Sturdivant v. HHS, (Fed. Cl. Spec. Mstr. Jan. 21, 2016) (Hastings, SM)
No Entitlement to Causation – Autism Omnibus Case; Warning to Counsel Regarding Reasonable Basis
The Court first held that a table encephalopathy had not been established because 1) a table vaccine had not been given, and 2) an encephalopathy, as defined by the QAI, did not occur.
The Court also held that a causation-in-fact claim had not been proven. The primary reason the claim failed is that Petitioner’s expert relied upon “very significant misassumptions of fact” as to the symptoms the child displayed during the days after the vaccines. Additionally, Petitioner’s expert, a pediatrician, was less qualified that Respondent’s pediatric neurologist to opine on causation. Finally, Petitioner’s expert presented no viable medical theory whatsoever.

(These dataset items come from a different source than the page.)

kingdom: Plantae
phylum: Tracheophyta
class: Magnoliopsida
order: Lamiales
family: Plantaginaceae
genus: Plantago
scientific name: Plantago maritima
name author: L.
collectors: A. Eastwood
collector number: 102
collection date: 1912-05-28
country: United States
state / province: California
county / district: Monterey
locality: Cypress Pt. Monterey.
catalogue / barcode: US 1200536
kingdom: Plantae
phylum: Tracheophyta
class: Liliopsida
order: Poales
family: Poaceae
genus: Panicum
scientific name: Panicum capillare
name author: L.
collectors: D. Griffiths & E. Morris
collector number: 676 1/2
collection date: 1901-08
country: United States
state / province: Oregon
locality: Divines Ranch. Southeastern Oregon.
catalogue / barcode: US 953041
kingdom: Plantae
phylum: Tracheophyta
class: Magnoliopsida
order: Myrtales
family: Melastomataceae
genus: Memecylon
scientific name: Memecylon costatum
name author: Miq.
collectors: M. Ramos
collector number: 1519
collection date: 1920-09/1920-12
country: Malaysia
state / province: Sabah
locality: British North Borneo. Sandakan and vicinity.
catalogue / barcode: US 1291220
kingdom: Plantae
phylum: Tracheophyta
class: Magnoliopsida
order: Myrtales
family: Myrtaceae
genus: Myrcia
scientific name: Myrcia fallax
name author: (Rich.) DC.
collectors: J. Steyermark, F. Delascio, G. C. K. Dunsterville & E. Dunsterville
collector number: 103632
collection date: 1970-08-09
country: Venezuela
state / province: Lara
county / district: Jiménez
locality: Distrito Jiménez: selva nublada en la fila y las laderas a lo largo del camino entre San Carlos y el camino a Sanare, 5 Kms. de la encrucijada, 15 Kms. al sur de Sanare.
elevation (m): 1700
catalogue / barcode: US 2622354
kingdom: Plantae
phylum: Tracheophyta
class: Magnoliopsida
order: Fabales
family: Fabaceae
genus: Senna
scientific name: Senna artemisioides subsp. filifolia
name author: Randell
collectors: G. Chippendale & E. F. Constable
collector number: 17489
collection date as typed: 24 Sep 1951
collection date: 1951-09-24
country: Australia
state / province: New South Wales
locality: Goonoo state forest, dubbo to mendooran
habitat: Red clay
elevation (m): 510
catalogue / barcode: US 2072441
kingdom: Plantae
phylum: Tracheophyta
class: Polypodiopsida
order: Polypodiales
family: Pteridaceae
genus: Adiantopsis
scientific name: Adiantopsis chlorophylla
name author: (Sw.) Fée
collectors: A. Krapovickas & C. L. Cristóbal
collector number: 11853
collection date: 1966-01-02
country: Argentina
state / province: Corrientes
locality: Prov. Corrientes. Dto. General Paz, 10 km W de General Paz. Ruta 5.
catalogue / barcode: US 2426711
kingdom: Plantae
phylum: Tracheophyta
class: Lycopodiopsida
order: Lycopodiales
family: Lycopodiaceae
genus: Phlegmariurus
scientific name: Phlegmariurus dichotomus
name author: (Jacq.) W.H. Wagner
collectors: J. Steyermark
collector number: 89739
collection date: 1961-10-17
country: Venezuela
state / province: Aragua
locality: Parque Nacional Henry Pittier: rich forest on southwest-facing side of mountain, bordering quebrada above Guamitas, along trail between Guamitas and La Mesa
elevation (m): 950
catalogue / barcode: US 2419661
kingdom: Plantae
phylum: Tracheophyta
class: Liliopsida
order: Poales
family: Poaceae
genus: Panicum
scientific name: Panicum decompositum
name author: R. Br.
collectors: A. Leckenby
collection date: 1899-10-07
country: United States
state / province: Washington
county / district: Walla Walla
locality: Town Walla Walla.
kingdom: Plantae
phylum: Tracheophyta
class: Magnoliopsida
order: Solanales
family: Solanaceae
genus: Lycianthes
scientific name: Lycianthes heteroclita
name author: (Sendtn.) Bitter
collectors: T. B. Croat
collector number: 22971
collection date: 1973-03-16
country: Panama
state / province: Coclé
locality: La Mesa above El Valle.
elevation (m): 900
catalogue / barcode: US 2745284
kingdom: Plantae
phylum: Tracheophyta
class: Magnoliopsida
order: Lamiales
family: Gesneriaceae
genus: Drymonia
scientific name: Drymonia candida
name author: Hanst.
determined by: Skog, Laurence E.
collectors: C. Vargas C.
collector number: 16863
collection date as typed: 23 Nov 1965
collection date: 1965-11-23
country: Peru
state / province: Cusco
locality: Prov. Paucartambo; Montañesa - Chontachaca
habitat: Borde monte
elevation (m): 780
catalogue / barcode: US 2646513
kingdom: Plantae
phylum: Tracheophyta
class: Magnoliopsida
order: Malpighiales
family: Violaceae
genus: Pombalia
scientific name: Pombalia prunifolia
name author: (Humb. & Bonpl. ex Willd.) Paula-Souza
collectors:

As in prior OAP cases, the special master issued a warning to the Vaccine Bar: “Vaccine Act counsel are hereby put on notice that if counsel pursue, to a decision, theories allegedly linking vaccines causally to ASDs, and their evidence proves to be highly unpersuasive, I will not be inclined to conclude that there was ‘reasonable basis’ to pursue such cases to a decision. At this point, I cannot ethically award government funds to compensate counsel for pushing clearly unpersuasive theories to a decision. In other words, I strongly advise counsel in Vaccine Act cases to carefully scrutinize, for credibility, any cases in which a petitioner or an expert witness asserts a theory that a vaccination significantly contributed to the causation or aggravation of an ASD. If after deciding such a case, I am not persuaded that there was a ‘reasonable basis,’ under all of the circumstances, for pushing the case to a special master decision, I will be unlikely to award fees and costs, including the cost of experts, for the evidentiary hearing or the final stages of the proceeding.”